At UC San Diego, state funds provide basic faculty salaries; endowed chairs created by philanthropic gifts provide chair holders with supplemental funds for teaching and research. As endowments, these funds live on in perpetuity.
“I am convinced that the Rady School students’ entrepreneurial acumen applied to solving pressing social issues will result in creative and sustainable solutions,” said Carol Lazier.
Born and raised in the San Francisco Bay Area, Lazier attended UCLA and Foothill College. The family relocated to the San Diego area in 1994. She has been instrumental in local “startup” educational and youth mentoring programs such as Sweetwater Unified School District/San Diego State University’s Compact for Success, YMCA’s Turning Point and Solutions: Exploring Success Post High School. Carol currently serves on the boards of San Diego Museum of Art and Solutions: Exploring Success Post High School. Lazier and her former husband, Bill Stensrud, were instrumental in the launch of the Rady School by making a leadership gift to support construction of Otterson Hall on the Rady School campus. They made their gift in memory and in honor of the late William Otterson, co-founder and former director of UC San Diego CONNECT and a champion of entrepreneurship in San Diego.
The Center for Social Innovation and Impact will serve as the umbrella for the school’s social venturing objectives and will focus on graduate-level students across the UC San Diego Campus. The center will also work closely with other UC San Diego schools on cross campus, interdisciplinary initiatives that will enhance the understanding and impact on urgent social issues.

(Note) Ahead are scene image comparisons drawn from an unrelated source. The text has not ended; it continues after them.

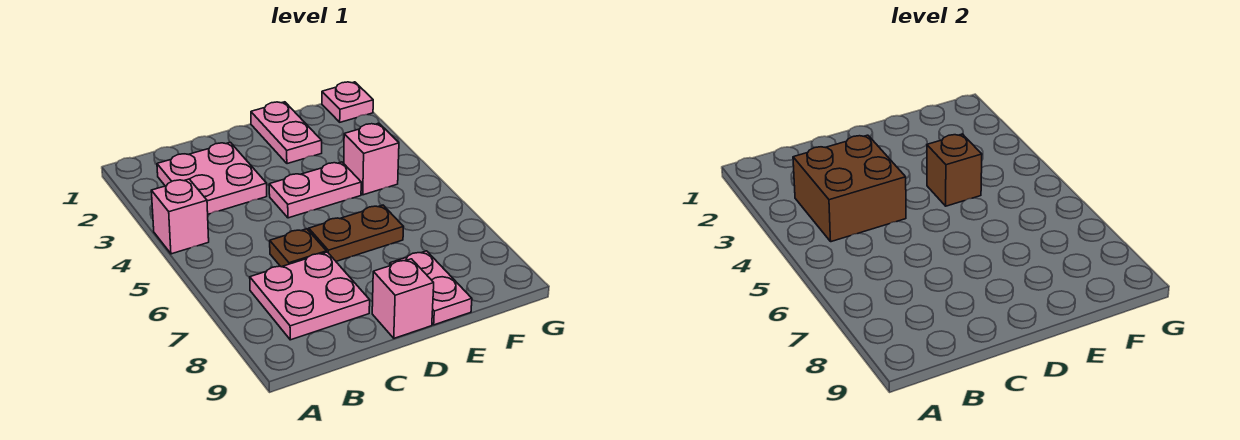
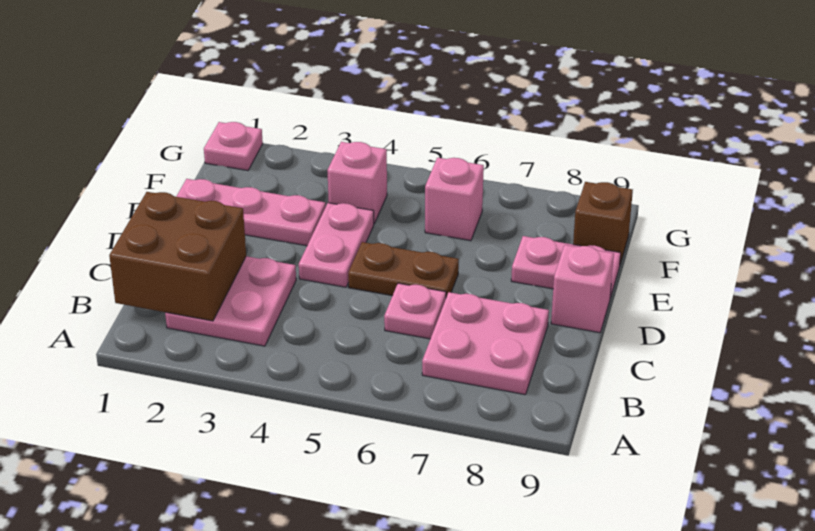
pink brick A4 level 1 -> pink brick F6 level 1
brown brick B3:C4 level 2 -> brown brick B1:C2 level 2
brown plate C6 level 1 -> pink plate C6 level 1
brown plate D6:E6 level 1 -> brown plate D5:D6 level 1
pink plate E1:E2 level 1 -> pink plate E1:E3 level 1
brown brick E4 level 2 -> brown brick F9 level 1

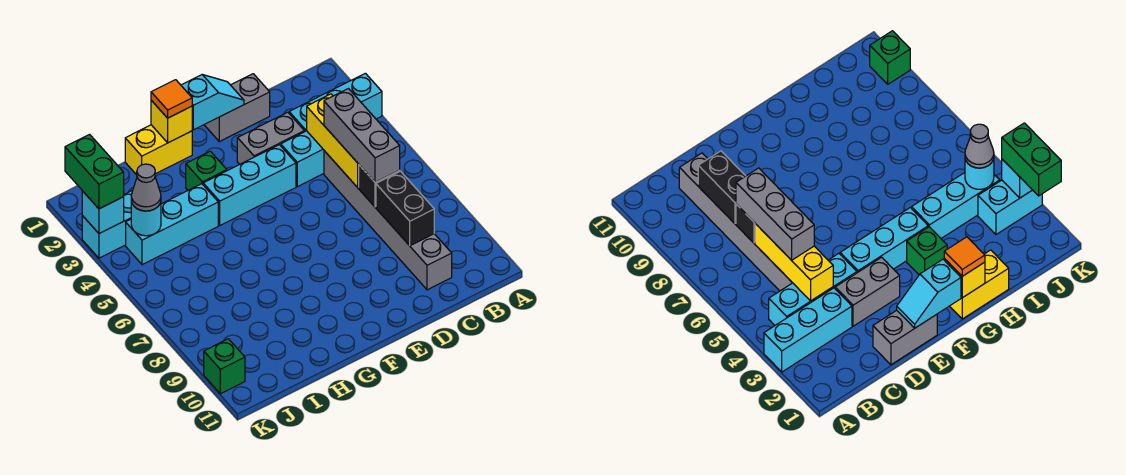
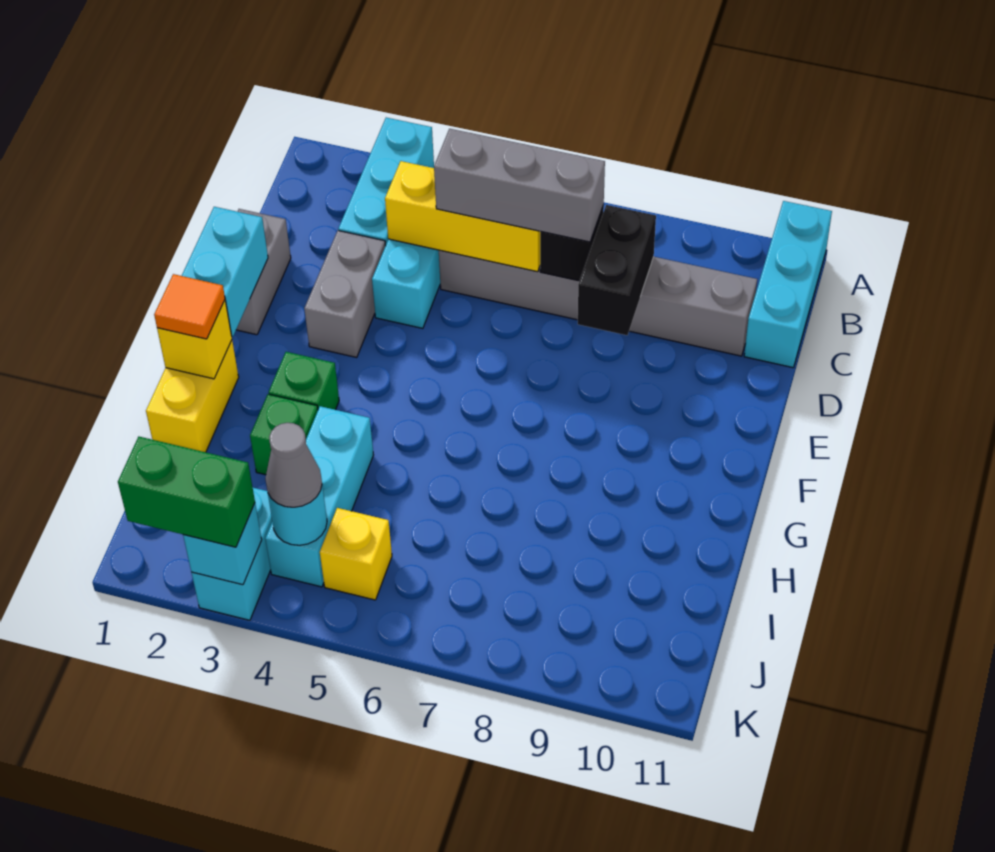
black brick C8:C9 level 2 -> black brick C8:D8 level 2
cyan slope E1:F1 level 2 top F -> cyan brick E1:F1 level 2
cyan brick E4:G4 level 1 -> cyan brick A11:C11 level 1
none -> yellow brick J5 level 1
green brick K10 level 1 -> green brick H3 level 1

Social venturing is not a new concept to the Rady School. Rady faculty in fields as diverse as finance, management, marketing and operations currently conduct research in areas central to social challenges, such as sustainability, poverty, health, education and social norms. Rady School faculty are currently working in partnership with individuals from the UC San Diego School of Medicine, Center for Global Justice, Economics, International Relations and Pacific Studies and the Scripps Institution of Oceanography on Project Surya. Project Surya was started in 2006 to show how helping women in rural villages switch from polluting mud stoves and kerosene lamps to cleaner ways of cooking and lighting would save two to four million lives lost every year to pollution inhalation. Simultaneously, this change in behavior would help eliminate the climate impacts of soot and carbon monoxide and reduce CO2 emissions from firewood.
Rady School faculty have also been working with individuals from the Center for Marine Biodiversity & Conservation at the Scripps Institution of Oceanography to address various sustainability challenges of the oceans. In addition to the collaborations occurring among campus departments, the team also works with partner organizations National Oceanic and Atmospheric Administration, Passion Fish and the San Diego Oceans Foundation.
The Rady School’s tagline – From Innovation to Impact – reflects the essence of this new endowment to further raise the social consciousness of the school and its students.